While apical HCM is low on the list of suspected differentials for patients presenting with chest pain and elevated cardiac troponin levels on laboratory testing, the more common causes of such a presentation being STEMI or NSTEMI, this case still demonstrates the importance of following the proper testing protocol for patients who present with these findings to the emergency room—namely, an EKG, followed by testing for cardiac troponin levels, a bedside echocardiogram, and an urgent coronary angiogram if EKG changes are seen along with elevated cardiac troponin levels. For patients with no EKG changes and elevation in cardiac troponin levels, they should still be treated as an NSTEMI with anticoagulation and an early coronary angiogram preferably within 24 hours of presentation, especially if they have clinical findings that are strongly suggestive of an NSTEMI, i.e., symptoms of ischemic chest pain on presentation and prior risk factors of coronary artery disease.

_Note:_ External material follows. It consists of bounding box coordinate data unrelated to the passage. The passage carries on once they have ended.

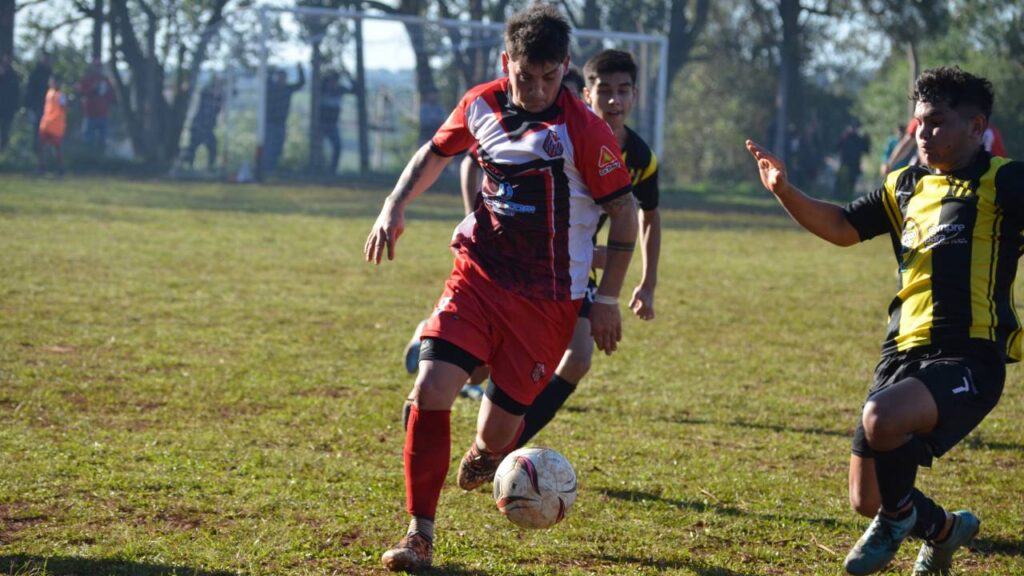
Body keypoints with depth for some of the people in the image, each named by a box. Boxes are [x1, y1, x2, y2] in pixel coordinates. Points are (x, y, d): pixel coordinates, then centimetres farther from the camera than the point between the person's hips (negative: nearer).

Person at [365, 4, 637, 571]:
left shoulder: (582, 131, -15)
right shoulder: (481, 105, 0)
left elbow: (624, 211, -6)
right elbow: (436, 151, 20)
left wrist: (607, 300, -6)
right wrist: (395, 205, 5)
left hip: (547, 300, -3)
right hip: (478, 275, 3)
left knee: (499, 429, 0)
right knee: (431, 390, -17)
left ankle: (489, 447, 42)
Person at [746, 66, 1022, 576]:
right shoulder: (906, 187, 17)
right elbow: (843, 227, 25)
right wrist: (785, 191, 11)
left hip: (969, 358, -7)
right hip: (905, 354, 7)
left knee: (881, 416, -35)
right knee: (867, 500, 7)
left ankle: (900, 516, -3)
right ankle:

The approach to the management of apical HCM is the same as for most patients with HCM; symptomatic patients are initially treated with medical therapy, which includes medications like verapamil and beta-blockers [3, 19, 20]. Antiarrhythmic agents such as amiodarone and procainamide are used in the treatment of atrial fibrillation and ventricular arrhythmias [21]. Since apical HCM does not involve LVOT obstruction, septal reduction therapy is almost never used to treat apical HCM. Similarly, the risk of ventricular tachyarrhythmias and sudden cardiac death is low in apical HCM, and an implantable cardioverter defibrillator (ICD) is only recommended for high risk HCM patients with a history of previous cardiac arrest or sustained episodes of ventricular tachycardia, syncope, a family history of sudden death, or episodes of nonsustained ventricular tachycardia on serial Holter monitoring [22].

4. Conclusion

Apical HCM is a variant of HCM in which the hypertrophy of the myocardium predominantly involves the apex of the left ventricle resulting in midventricular obstruction, as opposed to the left ventricular outflow tract obstruction seen in HCM. While apical HCM has a better mortality prognosis than other forms of HCM, it is still associated with a relatively high rate of important cardiac events like atrial fibrillation or myocardial infarction. Apical HCM is low on the list of suspected differentials for patients presenting with chest pain and elevated cardiac troponin levels on laboratory testing, the more common causes of such a presentation being STEMI or NSTEMI. This case demonstrates the importance of following the proper testing protocol for patients who present with these findings to the emergency room—namely, an EKG, followed by testing for cardiac troponin levels, a bedside echocardiogram, and an urgent coronary angiogram if EKG changes are seen along with elevated cardiac troponin levels. The approach to the management of apical HCM is similar to most patients with HCM—medical therapy for symptomatic patients, which includes medications like verapamil and beta-blockers and antiarrhythmic agents such as amiodarone and procainamide for treatment of atrial fibrillation and ventricular arrhythmias. Since apical HCM does not involve LVOT obstruction, septal reduction therapy is almost never used to treat apical HCM. The risk of ventricular tachyarrhythmias and sudden cardiac death is low in apical HCM, and an implantable cardioverter defibrillator (ICD) is only recommended for high-risk HCM patients with a history of previous cardiac arrest or sustained episodes of ventricular tachycardia, syncope, a family history of sudden death, or episodes of nonsustained ventricular tachycardia on serial Holter monitoring.

Conflicts of Interest

The authors declare that they have no conflicts of interest.